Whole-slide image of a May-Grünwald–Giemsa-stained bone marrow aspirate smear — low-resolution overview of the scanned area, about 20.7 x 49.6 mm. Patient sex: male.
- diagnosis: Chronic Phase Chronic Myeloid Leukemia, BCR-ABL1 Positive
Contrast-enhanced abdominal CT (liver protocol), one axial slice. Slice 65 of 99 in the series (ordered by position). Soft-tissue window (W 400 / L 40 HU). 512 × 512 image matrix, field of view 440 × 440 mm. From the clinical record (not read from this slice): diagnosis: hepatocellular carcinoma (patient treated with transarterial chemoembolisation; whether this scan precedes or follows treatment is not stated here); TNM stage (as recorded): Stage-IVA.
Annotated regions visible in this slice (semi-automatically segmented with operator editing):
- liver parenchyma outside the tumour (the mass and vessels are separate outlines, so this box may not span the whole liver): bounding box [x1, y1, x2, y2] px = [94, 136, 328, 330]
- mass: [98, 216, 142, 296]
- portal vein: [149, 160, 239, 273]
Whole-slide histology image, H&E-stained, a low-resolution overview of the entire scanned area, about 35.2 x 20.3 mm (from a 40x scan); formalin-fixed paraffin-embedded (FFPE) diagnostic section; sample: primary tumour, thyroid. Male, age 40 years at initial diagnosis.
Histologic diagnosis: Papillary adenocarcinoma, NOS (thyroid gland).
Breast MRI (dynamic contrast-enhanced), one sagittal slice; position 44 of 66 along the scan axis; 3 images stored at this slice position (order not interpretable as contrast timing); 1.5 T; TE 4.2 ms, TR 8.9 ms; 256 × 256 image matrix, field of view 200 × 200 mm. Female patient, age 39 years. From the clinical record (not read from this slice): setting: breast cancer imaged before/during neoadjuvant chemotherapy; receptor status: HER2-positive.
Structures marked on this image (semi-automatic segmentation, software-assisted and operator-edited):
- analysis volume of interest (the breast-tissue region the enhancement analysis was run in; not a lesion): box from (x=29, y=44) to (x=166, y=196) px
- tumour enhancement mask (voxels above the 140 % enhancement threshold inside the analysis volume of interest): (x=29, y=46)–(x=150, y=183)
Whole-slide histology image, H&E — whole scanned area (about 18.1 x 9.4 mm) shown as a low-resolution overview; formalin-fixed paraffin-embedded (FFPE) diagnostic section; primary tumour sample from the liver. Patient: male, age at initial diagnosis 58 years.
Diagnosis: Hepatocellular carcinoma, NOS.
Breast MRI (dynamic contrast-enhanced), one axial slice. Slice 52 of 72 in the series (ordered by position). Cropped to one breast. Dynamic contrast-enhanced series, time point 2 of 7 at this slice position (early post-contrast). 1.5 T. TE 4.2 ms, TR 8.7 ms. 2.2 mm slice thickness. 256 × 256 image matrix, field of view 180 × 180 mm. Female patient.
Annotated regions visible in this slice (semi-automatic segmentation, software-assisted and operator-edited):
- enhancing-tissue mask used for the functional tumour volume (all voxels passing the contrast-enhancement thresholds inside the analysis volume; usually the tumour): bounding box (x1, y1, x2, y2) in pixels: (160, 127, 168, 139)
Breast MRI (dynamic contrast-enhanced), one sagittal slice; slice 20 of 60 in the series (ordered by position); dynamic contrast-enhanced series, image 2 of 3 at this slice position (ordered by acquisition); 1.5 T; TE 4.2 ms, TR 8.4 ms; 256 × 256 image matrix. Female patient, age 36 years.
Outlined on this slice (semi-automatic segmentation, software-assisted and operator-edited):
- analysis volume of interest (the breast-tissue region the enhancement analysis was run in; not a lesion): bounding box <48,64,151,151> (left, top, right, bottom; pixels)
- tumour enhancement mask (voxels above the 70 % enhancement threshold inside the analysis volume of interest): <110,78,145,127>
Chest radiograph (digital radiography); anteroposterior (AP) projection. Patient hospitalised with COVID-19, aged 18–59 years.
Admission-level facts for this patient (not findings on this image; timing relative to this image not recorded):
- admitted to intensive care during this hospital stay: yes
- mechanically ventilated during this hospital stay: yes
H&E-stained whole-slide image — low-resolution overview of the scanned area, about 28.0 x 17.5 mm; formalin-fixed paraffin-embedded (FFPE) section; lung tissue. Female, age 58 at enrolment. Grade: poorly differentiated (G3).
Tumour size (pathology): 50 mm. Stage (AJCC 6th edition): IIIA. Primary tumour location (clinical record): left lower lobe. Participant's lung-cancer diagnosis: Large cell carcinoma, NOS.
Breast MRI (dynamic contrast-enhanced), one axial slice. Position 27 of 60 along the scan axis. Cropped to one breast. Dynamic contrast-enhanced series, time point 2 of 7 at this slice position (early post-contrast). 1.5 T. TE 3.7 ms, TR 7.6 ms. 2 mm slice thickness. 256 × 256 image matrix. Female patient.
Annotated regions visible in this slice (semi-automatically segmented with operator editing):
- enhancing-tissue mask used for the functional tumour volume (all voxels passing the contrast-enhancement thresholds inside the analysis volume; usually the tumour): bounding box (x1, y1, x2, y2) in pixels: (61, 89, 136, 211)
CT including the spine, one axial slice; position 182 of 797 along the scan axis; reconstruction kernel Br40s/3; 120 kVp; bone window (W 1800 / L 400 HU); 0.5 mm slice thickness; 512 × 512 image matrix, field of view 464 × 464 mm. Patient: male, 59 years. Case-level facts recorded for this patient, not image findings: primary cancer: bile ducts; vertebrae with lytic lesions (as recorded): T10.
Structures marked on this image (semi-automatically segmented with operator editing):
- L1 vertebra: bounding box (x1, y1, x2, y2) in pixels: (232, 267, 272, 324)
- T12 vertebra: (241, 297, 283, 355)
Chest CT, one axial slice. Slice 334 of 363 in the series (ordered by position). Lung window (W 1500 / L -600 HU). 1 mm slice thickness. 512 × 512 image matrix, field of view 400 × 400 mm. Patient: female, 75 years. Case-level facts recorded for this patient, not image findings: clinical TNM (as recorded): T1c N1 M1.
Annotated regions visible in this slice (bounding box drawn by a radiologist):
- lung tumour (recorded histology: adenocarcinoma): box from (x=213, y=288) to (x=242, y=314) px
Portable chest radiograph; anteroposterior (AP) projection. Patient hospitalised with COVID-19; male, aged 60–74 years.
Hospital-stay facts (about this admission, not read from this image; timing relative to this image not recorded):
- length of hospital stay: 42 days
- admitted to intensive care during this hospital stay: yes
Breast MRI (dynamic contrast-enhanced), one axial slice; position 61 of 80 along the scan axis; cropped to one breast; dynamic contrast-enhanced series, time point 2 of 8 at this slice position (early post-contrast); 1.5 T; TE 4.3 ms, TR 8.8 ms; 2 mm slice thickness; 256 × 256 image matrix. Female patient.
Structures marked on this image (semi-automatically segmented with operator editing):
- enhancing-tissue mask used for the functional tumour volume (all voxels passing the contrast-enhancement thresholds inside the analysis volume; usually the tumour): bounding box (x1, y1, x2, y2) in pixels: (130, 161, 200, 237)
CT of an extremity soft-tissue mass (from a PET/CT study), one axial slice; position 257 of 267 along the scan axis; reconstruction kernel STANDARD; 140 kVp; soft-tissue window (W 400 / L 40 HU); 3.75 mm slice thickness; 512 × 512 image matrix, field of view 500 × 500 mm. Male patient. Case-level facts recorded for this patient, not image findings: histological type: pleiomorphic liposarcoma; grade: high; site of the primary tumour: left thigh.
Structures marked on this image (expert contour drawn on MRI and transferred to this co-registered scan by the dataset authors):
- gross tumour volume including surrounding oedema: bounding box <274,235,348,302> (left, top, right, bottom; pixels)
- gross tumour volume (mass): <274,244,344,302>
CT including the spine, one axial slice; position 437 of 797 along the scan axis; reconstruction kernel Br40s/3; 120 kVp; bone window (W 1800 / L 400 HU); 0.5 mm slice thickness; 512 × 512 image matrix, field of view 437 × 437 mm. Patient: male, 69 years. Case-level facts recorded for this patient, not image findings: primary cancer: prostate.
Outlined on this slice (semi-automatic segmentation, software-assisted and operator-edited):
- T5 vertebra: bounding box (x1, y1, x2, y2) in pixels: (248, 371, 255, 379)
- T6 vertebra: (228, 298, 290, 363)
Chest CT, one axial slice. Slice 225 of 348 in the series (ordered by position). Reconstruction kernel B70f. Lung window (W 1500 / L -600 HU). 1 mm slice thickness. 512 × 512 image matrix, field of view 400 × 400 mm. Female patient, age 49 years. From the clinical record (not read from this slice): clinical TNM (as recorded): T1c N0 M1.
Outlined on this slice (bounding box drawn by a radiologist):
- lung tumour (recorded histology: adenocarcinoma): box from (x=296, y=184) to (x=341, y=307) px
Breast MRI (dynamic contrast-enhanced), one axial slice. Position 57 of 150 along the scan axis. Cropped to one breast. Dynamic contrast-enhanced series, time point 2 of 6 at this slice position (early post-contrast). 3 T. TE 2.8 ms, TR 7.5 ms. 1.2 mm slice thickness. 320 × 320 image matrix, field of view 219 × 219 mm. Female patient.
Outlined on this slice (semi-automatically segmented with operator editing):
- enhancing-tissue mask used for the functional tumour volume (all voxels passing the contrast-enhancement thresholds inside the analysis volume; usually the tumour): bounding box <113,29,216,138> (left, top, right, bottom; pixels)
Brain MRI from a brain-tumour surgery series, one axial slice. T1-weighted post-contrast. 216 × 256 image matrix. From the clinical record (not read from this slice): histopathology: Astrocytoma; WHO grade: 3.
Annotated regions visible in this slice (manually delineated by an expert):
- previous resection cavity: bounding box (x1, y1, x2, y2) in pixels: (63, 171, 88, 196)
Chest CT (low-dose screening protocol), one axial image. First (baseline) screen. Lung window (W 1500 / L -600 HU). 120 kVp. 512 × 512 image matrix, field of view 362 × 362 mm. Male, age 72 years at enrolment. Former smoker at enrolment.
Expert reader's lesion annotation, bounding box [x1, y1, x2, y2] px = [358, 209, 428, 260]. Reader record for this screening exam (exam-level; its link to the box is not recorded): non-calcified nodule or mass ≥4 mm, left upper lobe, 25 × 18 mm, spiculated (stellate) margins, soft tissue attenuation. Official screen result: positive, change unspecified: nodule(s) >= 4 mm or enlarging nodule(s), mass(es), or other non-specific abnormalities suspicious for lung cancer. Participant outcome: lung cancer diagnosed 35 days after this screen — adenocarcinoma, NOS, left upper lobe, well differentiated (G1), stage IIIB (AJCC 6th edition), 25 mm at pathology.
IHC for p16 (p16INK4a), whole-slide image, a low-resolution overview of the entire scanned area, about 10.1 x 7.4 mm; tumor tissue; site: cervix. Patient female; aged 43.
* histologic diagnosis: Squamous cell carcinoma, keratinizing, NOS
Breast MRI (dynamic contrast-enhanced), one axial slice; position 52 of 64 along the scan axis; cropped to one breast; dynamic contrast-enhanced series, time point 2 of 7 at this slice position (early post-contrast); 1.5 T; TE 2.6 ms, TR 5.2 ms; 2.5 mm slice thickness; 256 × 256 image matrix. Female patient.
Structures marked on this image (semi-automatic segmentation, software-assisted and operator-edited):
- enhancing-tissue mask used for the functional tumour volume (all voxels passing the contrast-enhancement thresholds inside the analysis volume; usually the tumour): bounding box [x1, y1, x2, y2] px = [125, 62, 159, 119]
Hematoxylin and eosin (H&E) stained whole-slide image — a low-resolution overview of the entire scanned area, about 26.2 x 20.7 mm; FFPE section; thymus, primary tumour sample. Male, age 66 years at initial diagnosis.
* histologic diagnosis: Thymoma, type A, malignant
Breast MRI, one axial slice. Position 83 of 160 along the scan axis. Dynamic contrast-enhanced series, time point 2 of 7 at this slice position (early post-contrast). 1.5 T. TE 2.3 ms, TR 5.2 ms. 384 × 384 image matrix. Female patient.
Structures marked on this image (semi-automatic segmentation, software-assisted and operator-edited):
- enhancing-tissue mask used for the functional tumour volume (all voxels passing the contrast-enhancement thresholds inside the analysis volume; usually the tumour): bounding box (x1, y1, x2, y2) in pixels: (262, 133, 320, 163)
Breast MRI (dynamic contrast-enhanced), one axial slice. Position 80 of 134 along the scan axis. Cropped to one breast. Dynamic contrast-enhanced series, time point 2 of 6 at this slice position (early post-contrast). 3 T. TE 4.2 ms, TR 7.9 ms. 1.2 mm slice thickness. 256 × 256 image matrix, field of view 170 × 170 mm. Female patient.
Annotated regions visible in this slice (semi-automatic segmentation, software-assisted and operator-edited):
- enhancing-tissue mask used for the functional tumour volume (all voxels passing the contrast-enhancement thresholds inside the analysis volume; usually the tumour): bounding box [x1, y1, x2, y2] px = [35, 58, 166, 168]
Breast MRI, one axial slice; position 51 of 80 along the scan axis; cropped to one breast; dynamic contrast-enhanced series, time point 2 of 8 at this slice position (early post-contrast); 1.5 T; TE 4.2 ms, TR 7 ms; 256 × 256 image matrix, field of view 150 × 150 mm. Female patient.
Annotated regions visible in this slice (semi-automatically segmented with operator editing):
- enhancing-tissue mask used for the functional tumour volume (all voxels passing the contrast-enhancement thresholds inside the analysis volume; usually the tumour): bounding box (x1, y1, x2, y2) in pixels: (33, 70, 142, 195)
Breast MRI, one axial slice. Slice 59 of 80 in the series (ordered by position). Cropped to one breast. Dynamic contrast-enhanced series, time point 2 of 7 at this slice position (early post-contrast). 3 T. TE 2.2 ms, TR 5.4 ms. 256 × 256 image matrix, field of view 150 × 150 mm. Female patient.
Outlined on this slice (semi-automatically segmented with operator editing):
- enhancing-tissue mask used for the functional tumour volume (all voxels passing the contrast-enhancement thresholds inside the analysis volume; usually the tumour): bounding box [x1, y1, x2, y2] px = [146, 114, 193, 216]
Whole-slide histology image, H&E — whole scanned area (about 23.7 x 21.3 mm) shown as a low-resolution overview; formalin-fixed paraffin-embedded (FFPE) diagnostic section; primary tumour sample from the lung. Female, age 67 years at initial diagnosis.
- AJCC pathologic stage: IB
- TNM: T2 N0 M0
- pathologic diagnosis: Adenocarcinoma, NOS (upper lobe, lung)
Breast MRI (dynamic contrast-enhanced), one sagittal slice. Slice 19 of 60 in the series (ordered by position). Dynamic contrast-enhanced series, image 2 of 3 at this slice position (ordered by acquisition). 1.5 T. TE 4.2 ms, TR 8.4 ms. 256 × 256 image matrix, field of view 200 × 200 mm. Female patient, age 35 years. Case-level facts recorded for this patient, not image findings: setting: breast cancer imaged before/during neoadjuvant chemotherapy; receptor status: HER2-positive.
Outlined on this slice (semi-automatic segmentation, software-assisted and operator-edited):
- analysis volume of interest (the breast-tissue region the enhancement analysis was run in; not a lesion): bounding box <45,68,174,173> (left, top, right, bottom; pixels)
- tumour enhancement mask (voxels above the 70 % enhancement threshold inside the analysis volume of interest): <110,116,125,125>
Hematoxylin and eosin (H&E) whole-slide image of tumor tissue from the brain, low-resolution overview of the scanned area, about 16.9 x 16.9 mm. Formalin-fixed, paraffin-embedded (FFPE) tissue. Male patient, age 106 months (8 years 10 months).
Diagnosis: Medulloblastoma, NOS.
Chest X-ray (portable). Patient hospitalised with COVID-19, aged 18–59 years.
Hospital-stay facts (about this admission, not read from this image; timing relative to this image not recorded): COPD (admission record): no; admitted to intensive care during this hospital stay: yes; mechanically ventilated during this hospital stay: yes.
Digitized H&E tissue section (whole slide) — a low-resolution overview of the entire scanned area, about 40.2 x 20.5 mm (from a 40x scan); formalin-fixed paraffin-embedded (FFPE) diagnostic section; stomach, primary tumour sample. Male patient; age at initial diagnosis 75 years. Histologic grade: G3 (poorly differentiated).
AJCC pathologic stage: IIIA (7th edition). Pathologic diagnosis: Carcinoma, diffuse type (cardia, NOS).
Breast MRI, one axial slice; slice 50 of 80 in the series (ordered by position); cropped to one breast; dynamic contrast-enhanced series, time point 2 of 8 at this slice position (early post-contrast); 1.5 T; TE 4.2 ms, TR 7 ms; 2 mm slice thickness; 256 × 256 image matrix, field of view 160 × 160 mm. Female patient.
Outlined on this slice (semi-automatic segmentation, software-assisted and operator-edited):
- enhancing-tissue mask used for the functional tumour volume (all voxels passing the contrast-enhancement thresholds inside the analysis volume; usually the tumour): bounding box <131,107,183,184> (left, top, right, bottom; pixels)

--- --- ---

**Work instruction**
Using the entries above, output exactly the lines between the line holding "Histologic diagnosis: Papillary" and the line holding "(x=166, y=196) px", end lines included, and nothing more.

**Answer area**
Histologic diagnosis: Papillary adenocarcinoma, NOS (thyroid gland).
Breast MRI (dynamic contrast-enhanced), one sagittal slice; position 44 of 66 along the scan axis; 3 images stored at this slice position (order not interpretable as contrast timing); 1.5 T; TE 4.2 ms, TR 8.9 ms; 256 × 256 image matrix, field of view 200 × 200 mm. Female patient, age 39 years. From the clinical record (not read from this slice): setting: breast cancer imaged before/during neoadjuvant chemotherapy; receptor status: HER2-positive.
Structures marked on this image (semi-automatic segmentation, software-assisted and operator-edited):
- analysis volume of interest (the breast-tissue region the enhancement analysis was run in; not a lesion): box from (x=29, y=44) to (x=166, y=196) px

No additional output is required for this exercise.